Multimodal Classification of Safety-Report Observations

Featured Application This work's contributions can be applied to the development of automatic systems for detecting and assessing safety issues in work places and public spaces, given observations that contain multimedia cues. Modern businesses are obligated to conform to regulations to prevent physical injuries and ill health for anyone present on a site under their responsibility, such as customers, employees and visitors. Safety officers (SOs) are engineers, who perform site audits to businesses, record observations regarding possible safety issues and make appropriate recommendations. In this work, we develop a multimodal machine-learning architecture for the analysis and categorization of safety observations, given textual descriptions and images taken from the location sites. For this, we utilize a new multimodal dataset, Safety4All, which contains 5344 safety-related observations created by 86 SOs in 486 sites. An observation consists of a short issue description, written by the SOs, accompanied with images where the issue is shown, relevant metadata and a priority score.
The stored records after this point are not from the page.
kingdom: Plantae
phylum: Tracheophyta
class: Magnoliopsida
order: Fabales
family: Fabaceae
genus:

Our proposed architecture is based on the joint fine tuning of large pretrained language and image neural network models. Specifically, we propose the use of a joint task and contrastive loss, which aligns the text and vision representations in a joint multimodal space. The contrastive loss ensures that inter-modality representation distances are maintained, so that vision and language representations for similar samples are close in the shared multimodal space. We evaluate the proposed model on three tasks, namely, priority classification of input observations, observation assessment and observation categorization. Our experiments show that inspection scene images and textual descriptions provide complementary information, signifying the importance of both modalities. Furthermore, the use of the joint contrastive loss produces strong multimodal representations and outperforms a baseline simple model in tasks fusion. In addition, we train and release a large transformer-based language model for the Greek language based on the Electra architecture.